I needs to be as low as it can reasonable be. In other words, not an
800 psu like so many computers have today. I want the whole thing
drawing under 150. But lower is better, hence I don't need to specify.
That's not too hard, if you buy the cheapest system Dell
sells today, it'll be under 150 and isn't even particularly
engineered towards low power. Even so, supposing the PSU is
150W, it is better to have a lot of margin, be drawing 50W
from a 150W PSU rather than 120W, particularly if there's
limited airflow and/or high ambient temp, the PSU will last
longer. If moderate temp and good active cooling (merely
meaning a fan somewhere even if low RPM, and appropriately
located chassis intake or exhaust vents), it may not matter
so much.
Again, I want it as small as possible, smaller is better.

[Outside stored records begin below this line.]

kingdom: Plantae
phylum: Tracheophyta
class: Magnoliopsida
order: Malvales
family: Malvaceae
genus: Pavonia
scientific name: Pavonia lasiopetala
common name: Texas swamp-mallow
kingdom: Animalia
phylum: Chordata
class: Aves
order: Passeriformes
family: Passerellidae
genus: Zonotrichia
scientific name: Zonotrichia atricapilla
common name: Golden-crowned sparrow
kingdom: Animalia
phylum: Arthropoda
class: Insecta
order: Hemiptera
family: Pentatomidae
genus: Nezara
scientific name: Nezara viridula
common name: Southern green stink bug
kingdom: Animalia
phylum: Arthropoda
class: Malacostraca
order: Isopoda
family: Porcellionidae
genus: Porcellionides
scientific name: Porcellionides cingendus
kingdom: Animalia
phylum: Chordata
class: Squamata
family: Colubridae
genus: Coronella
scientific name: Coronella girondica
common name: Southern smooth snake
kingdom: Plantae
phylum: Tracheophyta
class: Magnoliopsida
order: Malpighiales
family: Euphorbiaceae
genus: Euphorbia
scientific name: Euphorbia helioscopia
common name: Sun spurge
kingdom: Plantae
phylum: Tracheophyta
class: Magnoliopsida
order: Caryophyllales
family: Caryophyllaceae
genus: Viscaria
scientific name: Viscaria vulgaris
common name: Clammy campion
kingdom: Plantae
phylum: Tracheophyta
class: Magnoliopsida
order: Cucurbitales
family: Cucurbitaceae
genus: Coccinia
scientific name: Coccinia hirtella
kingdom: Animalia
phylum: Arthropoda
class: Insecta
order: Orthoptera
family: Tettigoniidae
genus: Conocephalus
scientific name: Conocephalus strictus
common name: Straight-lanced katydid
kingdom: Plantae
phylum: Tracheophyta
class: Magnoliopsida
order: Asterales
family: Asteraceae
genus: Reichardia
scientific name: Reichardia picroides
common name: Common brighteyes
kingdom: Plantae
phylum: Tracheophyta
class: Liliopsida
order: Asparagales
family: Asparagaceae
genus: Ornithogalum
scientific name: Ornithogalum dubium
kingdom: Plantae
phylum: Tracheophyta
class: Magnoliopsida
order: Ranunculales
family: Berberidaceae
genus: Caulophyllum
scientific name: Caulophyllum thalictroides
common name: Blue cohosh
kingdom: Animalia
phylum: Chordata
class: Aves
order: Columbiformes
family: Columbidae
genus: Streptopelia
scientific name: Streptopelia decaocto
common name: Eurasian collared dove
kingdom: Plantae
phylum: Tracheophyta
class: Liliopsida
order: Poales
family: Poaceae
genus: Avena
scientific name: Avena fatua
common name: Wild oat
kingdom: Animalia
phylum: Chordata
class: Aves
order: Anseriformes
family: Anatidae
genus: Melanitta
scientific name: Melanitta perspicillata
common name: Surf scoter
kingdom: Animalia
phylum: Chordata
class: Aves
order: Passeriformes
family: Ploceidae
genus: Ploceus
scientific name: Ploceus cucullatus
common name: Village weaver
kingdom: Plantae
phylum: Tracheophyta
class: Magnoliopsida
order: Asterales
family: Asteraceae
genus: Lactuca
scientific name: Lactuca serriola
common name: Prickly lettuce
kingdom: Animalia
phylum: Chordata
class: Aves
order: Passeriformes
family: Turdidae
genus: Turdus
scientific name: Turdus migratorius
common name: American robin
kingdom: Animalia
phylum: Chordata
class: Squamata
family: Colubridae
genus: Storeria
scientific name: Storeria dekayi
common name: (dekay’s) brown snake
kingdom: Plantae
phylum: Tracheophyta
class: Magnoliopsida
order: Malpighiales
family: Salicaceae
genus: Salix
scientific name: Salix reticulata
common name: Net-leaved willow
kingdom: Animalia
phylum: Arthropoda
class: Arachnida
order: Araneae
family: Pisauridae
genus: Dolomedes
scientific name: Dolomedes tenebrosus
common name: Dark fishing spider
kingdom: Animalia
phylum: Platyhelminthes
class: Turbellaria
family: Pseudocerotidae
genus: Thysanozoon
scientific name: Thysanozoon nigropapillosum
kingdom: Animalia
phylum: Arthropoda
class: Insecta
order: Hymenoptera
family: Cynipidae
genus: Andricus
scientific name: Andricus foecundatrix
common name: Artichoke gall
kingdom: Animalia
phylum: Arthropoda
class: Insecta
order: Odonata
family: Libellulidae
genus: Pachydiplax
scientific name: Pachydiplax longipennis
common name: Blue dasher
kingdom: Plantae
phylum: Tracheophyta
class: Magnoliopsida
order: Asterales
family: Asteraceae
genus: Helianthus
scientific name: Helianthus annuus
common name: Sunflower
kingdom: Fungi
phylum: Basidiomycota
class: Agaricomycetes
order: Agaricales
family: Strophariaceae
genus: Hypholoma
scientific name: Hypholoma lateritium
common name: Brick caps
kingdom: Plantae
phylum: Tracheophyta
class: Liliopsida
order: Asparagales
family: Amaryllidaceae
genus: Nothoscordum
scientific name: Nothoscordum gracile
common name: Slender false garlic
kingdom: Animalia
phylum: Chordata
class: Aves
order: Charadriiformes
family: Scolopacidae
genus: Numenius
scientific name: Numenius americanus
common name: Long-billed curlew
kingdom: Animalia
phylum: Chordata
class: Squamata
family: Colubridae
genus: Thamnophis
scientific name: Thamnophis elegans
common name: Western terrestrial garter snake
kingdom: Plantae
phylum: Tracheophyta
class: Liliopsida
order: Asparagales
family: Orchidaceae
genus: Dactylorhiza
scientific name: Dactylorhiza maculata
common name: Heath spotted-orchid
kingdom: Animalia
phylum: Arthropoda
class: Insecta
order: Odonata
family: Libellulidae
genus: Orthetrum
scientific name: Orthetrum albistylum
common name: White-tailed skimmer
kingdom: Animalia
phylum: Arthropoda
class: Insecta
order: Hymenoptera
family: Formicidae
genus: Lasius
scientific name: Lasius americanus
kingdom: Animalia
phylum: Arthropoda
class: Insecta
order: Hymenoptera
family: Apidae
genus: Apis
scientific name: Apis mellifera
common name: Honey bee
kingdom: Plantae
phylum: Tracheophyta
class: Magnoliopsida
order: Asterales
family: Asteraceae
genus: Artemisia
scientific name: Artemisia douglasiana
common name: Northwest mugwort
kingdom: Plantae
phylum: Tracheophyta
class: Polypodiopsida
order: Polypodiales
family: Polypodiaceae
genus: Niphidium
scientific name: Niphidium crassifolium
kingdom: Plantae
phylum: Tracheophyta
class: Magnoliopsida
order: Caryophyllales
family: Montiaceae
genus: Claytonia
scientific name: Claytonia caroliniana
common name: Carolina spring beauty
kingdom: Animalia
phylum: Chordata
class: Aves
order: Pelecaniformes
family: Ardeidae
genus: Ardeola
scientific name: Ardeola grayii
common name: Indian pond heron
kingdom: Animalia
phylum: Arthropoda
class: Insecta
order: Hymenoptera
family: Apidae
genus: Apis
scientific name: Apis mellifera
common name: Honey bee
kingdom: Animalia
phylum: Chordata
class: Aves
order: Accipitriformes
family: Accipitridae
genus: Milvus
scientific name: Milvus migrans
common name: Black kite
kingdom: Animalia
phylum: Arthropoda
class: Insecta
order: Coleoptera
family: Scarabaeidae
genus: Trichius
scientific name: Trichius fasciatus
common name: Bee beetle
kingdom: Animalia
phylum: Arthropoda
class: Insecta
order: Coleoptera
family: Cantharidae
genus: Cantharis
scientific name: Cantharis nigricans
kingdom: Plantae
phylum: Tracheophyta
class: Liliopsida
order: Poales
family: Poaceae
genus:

SBC sounds
good, sure. I don't have a definition of "what my case will be".
Then it's a bit pointless to go for something much smaller
than the case you end up using, will accomodate, true? That
is, unless you're building one from scratch and if that is
the situation, you may or may not benefit from any one
dimension of a board being smaller. For example, the
cheapest thing I linked last time (IIRC) was a PCChips
M789CG @ Newegg, and it's only a couple dozen mm longer than
most of the EPIAs. Whether you could exploit two dozen mm or
not depends on what else is being stuffed into same case.
I don't care. Sure, notebook is fine.
I'm only asking because from your initial specs, there are
too many choices, and you didn't specify the budget or how
important size was, how much of a premium it was worth for
slight size reduction... since the smallest SBCs are even
lower performance and rise in price quickly. $1000 might be
a typical price-point.
http://www.gms4sbc.com/products/product_pages/modular/p60x/p60x.html
As stated in the original post, it doesn't need good video
capabilities. I don't care about cache and memory throughput.
Ok, but then I wonder why you don't care?
My point is, most people think of very low power or SBC
systems in terms of what a desktop can do. You made a
comment about a PII or Celeron 500 recently, but for some
things either of these CPUs will be MUCH faster than a SBC,
if you chose one with very low cache or memory throughput.
Ok good to know, thanks. I'm shooting for something near a pII, as
stated.
Some other architecture would be similar "on average" but
that average could be substantially higher or lower
performance in multiple areas.
In other words, if it were as useful to know what desktop
CPU you'd have liked to to be equivalent to on average, I
would have asked that instead. If you can't resolve past a
PII for a desktop you can only use a PII desktop, or far
overshoot the mark just be sure you're covered, which means
the Pentium Mobile platform.
That one looks really good thanks very much
Depends on your needs... It's larger than it might need be
due to having the PCI slot, the card slots, and is going to
be less tolerant of small, low airflow chassis because they
cheaped out and used electrolytic capacitors. On the other
hand, in past years you couldn't get anywhere near this much
functionality at this size, for this price, it is a great
value for some uses. The Via 600MHz CPU is significantly
slower than a PII-400 or Celeron 500.